3) due diligence (with friends that did the same lately, sometimes with professionals) about the approximate range of costs for renovation (this usually results in anything between 600 and 1200 Euro/sqm depending on the amount of renovation needed)

4) due diligence with a notary about the costs of transferring property (taxes+fees)

5) due diligence with the estate agent to determine their fees (typically 2-3% of the amount paid).

At this point you sum:

1) amount you have ready in cash for downpayment (let's say 100,000, 75% max of total cash you have, or you need to have 135,000 cash to count 100,000)

2)amount that the bank is willing to lend you (and that you expect to be able to repay in 15-20-25 years, let's say another 100,000)

3) you have now an hypothetical budget of 200,000 (this is the money you can afford to give to the seller), to which you add notary and taxes (between 8,000 and 20,000) the estate agents fees (6,000) and some 5,000 more for moving and some other expenses connected to the moving, and you are going to spend roughly 10%-15% more, between 220,000 and 230,000, if the house is "perfect" and needs NO renovations, otherwise you detract the assumed costs for renovation, using the higher cost, 1,200 Euro/sqm, if on the local market the houses cost is 4,000 Euro/sqm, the size of the house you can afford is 50 square meters, amd you are within your budget of 200,000, if the house needs renovation you need to pay it no more than 140,000 to stay within budget.

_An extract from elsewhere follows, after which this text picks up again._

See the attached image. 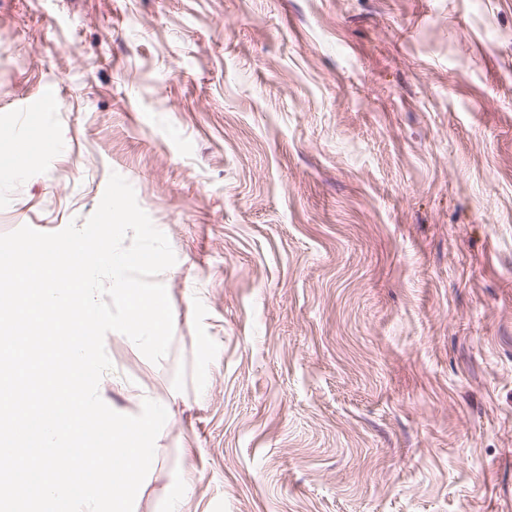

Then you take a sheet of paper and on it you write:

the name of the agent and its contacts

the asking price

the status of the house (need for renovation, changes, etc.)

the address

the date of visit

your first impressions on the house

optionally you pin to this sheet of paper a few photos you took on your visit

These latter can be done (as it is usually done since - say - 30 years) on a simple spreadsheet.

A the end of your search for a new house you will have how many? 5, 10 or maybe 20 of such sheets (or spreadsheets), anyway a small number that you can (print and) spread on a table to view/review/compare to make a choice.

Your app will be (at least for Italy, or however any country where the tax code and procedures for buying a house are complex):

1) incorrect in the calculation of the mortgage (unless you have access to many banks conditions/contracts) this could be 5% but up to 10% error

2) incorrect in the amount of taxes and fees to be paid (unless you implement also tax software) there could easily be a 100% or more error in this

3) incorrect in the amount due to the estate agent (unless you can connect to the estate agent fees structure)

4) incorrect in the costs for renovations (unless you have access to valid prioces/costs in the specific area) this could be a 50% error, besides the possible access to tax rebates

5) most probably correct in commute times (which will be the same ones you can get from google maps or similar)

I can see no particular advantages (that I would pay money for) but - worse than that - I personally would not trust your app to make accurate calculations, and when you buy a house it is a lot of money, often the whole amount of savings of a family and a substantial part of their future spending for 15-20-25 yea...

The problem with this sort of product is you’re asking a consumer (very price conscious) to pay for an app where they’re going to do a lot of data entry to get any use out of it. Do you provide enough value over using Zillow, Trulia, etc tooling to justify both the money and the effort?